==== Data shown ====

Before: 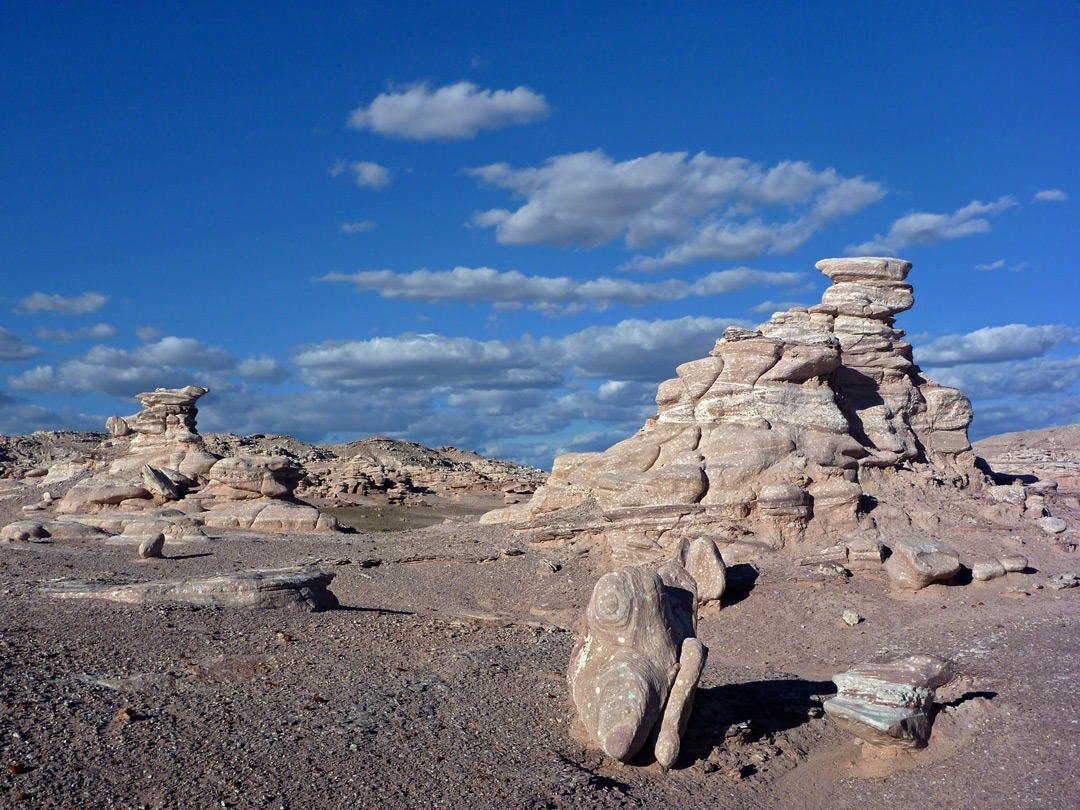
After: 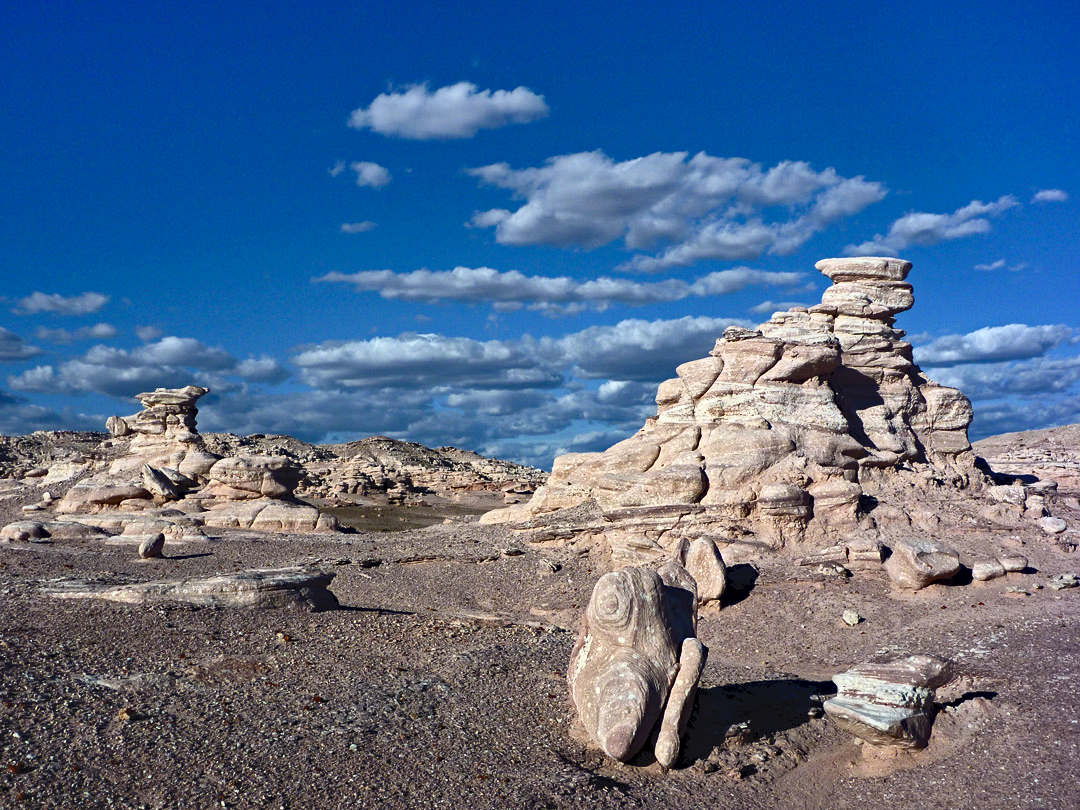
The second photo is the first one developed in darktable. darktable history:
shadows and highlights: soften with gaussian
exposure: exposure -0.109 EV, compensate highlight preservation false
haze removal: compatibility mode true, adaptive false
tone curve: curves: ch0 [(0, 0) (0.003, 0.06) (0.011, 0.059) (0.025, 0.065) (0.044, 0.076) (0.069, 0.088) (0.1, 0.102) (0.136, 0.116) (0.177, 0.137) (0.224, 0.169) (0.277, 0.214) (0.335, 0.271) (0.399, 0.356) (0.468, 0.459) (0.543, 0.579) (0.623, 0.705) (0.709, 0.823) (0.801, 0.918) (0.898, 0.963) (1, 1)], color space Lab, independent channels, preserve colors none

====

### Task prompt
Can you rewrite the entries with "haze removal" renamed to "dehaze", leaving every other word unchanged and leaving the pictures out?

### Task answer
Before: 
After: 
The second photo is the first one developed in darktable. darktable history:
shadows and highlights: soften with gaussian
exposure: exposure -0.109 EV, compensate highlight preservation false
dehaze: compatibility mode true, adaptive false
tone curve: curves: ch0 [(0, 0) (0.003, 0.06) (0.011, 0.059) (0.025, 0.065) (0.044, 0.076) (0.069, 0.088) (0.1, 0.102) (0.136, 0.116) (0.177, 0.137) (0.224, 0.169) (0.277, 0.214) (0.335, 0.271) (0.399, 0.356) (0.468, 0.459) (0.543, 0.579) (0.623, 0.705) (0.709, 0.823) (0.801, 0.918) (0.898, 0.963) (1, 1)], color space Lab, independent channels, preserve colors none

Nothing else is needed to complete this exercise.